++++ EXCERPT
At June 30, 2000 and December 31, 1999, the Company did not have any loans on a
nonaccrual status or classified as impaired.
Allowance for Loan Loss Reserves
The Company monitors its loan portfolio to determine the appropriate level of
the allowance for loan loss reserves based on various factors. These factors
include: the type and level of loans outstanding, volume of loan originations;
overall portfolio quality; loan concentrations; specific problem loans,
historical chargeoffs and recoveries; adverse situations which may affect the
borrowers' ability to repay; and management's assessment of the current and
anticipated economic conditions in the Company's lending regions.
At June 30, 2000, the allowance amounted to $2,738,000, compared to $2,493,000
at year-end 1999. The increase in the allowance was due to new loan
originations. The allowance represented 1.09% of total loans outstanding at June
30, 2000, compared to 1.17% at December 31, 1999.
All Other Assets
The following table shows the composition of all other assets:
At At
June 30, December 31,
($ in thousands) 2000 1999
----------------------------------------- ----------- ----------------
Accrued interest receivable $2,698 $1,995
Loan fees receivable 1,120 839
Premises and equipment, net 5,764 5,863
Deferred income tax asset 972 936
Deferred debenture offering costs 2,921 3,721
All other 820 948
----------------------------------------- ----------- ----------------
$14,295 $14,302
----------------------------------------- ----------- ----------------
Deferred debenture offering costs in the table above consist primarily of
underwriters' commissions and are amortized over the terms of the debentures.
The decline was due to normal amortization as well as the accelerated
amortization of $382,000 in connection with the early retirement of debentures
in the second quarter of 2000. See note 5 to the condensed consolidated
financial statements for a further discussion.
Deposit Liabilities
Deposit liabilities increased to $258,365,000 at June 30, 2000, from
$201,080,000 at December 31, 1999, due to growth in certificate of deposit
accounts. At June 30, 2000, certificate of deposit accounts totaled $175,183,000
and demand deposit, savings, NOW and money-market accounts aggregated
$83,182,000. The same categories of deposit accounts totaled $122,794,000 and
$78,286,000, respectively, at December 31, 1999. Certificate of deposit accounts
represented 68% of total deposits at June 30, 2000, compared to 61% at year-end
1999.
18
<PAGE>
Federal Funds Purchased
From time to time, the Banks purchase Federal funds to manage their liquidity
needs. At June 30, 2000, there were no outstanding funds, compared to $6,955,000
at December 31, 1999.
++++++++
++++ SOURCE MATERIAL
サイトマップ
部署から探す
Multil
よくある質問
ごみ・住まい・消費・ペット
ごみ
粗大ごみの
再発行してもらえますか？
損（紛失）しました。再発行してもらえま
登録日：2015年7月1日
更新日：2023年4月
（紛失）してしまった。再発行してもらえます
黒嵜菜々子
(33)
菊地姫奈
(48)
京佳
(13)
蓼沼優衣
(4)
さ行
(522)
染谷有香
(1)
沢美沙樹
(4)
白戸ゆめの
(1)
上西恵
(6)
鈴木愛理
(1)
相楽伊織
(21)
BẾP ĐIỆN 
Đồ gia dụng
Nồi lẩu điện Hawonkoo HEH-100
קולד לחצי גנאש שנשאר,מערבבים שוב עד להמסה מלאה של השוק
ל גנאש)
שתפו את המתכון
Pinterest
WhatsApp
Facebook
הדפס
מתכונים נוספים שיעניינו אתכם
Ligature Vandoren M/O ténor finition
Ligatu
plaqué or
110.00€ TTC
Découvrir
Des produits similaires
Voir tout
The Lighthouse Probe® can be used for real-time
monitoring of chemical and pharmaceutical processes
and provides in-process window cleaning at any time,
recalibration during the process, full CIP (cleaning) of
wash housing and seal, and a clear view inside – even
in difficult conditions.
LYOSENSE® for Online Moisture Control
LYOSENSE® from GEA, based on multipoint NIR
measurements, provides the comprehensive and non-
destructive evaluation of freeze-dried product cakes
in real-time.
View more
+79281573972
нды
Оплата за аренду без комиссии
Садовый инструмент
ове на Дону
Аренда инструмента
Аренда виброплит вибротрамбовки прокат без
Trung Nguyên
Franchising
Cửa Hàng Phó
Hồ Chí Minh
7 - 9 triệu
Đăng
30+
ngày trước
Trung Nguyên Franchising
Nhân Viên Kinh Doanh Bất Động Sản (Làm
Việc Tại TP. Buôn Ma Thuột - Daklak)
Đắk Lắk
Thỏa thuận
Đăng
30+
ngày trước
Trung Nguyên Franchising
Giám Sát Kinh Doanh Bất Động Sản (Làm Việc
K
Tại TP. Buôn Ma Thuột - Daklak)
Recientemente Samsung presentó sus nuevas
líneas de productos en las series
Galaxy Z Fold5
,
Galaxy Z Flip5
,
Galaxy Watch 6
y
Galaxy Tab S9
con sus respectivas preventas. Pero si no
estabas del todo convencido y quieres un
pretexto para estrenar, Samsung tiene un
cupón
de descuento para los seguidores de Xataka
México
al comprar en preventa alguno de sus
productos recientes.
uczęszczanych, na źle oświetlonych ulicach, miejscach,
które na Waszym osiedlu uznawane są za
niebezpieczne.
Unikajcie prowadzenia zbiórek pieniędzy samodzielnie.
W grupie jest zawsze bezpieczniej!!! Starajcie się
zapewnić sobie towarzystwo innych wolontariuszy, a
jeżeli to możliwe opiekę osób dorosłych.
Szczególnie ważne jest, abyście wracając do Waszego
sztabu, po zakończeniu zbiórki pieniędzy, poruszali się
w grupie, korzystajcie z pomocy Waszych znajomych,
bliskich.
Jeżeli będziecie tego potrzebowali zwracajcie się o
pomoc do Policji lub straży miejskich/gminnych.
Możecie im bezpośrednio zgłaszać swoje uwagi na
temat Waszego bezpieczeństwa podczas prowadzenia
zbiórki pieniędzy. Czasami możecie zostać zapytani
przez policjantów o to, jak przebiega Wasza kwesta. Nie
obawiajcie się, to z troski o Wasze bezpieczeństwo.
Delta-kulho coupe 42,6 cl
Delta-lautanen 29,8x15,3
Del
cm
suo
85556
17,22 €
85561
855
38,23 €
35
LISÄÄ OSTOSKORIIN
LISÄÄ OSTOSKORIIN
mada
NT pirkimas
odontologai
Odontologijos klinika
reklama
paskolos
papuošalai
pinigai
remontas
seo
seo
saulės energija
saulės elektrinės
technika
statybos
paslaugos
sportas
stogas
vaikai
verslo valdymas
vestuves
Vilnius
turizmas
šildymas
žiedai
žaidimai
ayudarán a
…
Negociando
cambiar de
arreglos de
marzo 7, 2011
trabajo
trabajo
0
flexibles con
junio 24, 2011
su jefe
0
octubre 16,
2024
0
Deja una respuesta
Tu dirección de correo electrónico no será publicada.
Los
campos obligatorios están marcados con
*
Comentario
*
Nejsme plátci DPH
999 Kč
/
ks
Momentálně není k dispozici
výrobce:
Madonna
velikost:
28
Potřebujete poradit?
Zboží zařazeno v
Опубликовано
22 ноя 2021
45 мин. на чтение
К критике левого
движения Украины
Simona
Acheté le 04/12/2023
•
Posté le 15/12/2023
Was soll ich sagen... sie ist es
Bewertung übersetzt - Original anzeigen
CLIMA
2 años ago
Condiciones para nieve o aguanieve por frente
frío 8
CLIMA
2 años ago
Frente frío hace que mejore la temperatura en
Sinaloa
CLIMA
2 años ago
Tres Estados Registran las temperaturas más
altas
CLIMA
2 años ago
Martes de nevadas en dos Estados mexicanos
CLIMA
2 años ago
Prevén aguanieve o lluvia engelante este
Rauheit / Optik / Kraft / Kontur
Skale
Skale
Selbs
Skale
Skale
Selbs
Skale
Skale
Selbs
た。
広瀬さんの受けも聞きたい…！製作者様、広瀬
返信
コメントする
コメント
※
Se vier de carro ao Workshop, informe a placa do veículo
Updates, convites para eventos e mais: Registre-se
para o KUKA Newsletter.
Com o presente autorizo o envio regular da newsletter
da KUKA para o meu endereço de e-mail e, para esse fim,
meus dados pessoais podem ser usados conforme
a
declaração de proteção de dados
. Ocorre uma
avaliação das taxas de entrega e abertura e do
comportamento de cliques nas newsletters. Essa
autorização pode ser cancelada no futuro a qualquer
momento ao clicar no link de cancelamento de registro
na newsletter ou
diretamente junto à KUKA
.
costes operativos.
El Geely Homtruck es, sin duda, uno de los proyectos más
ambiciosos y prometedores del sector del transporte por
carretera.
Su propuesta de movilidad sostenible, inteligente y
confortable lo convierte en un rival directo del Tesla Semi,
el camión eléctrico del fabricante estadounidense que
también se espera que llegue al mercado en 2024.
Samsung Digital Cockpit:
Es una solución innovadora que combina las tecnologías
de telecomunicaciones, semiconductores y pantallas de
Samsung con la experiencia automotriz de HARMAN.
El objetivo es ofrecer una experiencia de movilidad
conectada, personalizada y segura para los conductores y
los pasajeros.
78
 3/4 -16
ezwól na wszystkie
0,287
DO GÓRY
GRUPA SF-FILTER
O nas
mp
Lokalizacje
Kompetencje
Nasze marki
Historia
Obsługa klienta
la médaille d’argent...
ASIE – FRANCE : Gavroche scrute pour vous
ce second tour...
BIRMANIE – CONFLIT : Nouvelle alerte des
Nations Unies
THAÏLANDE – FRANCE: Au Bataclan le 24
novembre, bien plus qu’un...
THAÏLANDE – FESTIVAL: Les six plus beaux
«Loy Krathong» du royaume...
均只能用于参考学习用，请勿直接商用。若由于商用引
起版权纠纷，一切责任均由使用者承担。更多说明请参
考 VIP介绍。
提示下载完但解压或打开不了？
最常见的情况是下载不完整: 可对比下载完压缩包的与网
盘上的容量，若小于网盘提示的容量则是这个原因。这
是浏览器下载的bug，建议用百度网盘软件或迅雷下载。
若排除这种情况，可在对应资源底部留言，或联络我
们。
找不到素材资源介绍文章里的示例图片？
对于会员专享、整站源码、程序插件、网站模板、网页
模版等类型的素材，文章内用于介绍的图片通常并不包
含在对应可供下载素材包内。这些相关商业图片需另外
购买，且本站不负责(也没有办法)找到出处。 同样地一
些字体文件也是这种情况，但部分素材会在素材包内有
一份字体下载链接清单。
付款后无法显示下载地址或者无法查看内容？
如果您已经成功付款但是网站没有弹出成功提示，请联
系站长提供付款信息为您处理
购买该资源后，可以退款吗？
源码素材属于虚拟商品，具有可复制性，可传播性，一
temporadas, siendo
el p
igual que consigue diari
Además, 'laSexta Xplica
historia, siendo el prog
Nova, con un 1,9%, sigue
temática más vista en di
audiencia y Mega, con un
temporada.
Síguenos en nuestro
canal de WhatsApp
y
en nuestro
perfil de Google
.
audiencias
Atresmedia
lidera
++++++++
_USING THE INFORMATION_:
a. From the excerpt above, reproduce word for word the passage that begins at the words "The decline was" and stops after the words "a further discussion.".
b. For each statement below, say whether it agrees with the excerpt, answering yes or no and quoting the deciding words from the excerpt.
(i) At June 30, 2000, the Company had loans classified as impaired.
(ii) The allowance for loan loss reserves rose because of new loan originations.
(iii) Certificate of deposit accounts made up 68% of total deposits at June 30, 2000.
c. Turn the paragraph of the excerpt that begins "Deposit liabilities increased to" into a short list that keeps its main facts.

_SOLUTIONS TO THE EXERCISE_:
a.
The decline was due to normal amortization as well as the accelerated
amortization of $382,000 in connection with the early retirement of debentures
in the second quarter of 2000. See note 5 to the condensed consolidated
financial statements for a further discussion.

b.
(i) No: "At June 30, 2000 and December 31, 1999, the Company did not have any loans on a nonaccrual status or classified as impaired."
(ii) Yes: "The increase in the allowance was due to new loan originations."
(iii) Yes: "Certificate of deposit accounts represented 68% of total deposits at June 30, 2000"

c.
- Deposit liabilities grew from $201,080,000 at December 31, 1999, to $258,365,000 at June 30, 2000, due to growth in certificate of deposit accounts.
- Certificate of deposit accounts: $122,794,000 at December 31, 1999; $175,183,000 at June 30, 2000.
- Demand deposit, savings, NOW and money-market accounts: $78,286,000 at December 31, 1999; $83,182,000 at June 30, 2000.
- Certificate of deposit share of total deposits: 61% at year-end 1999; 68% at June 30, 2000.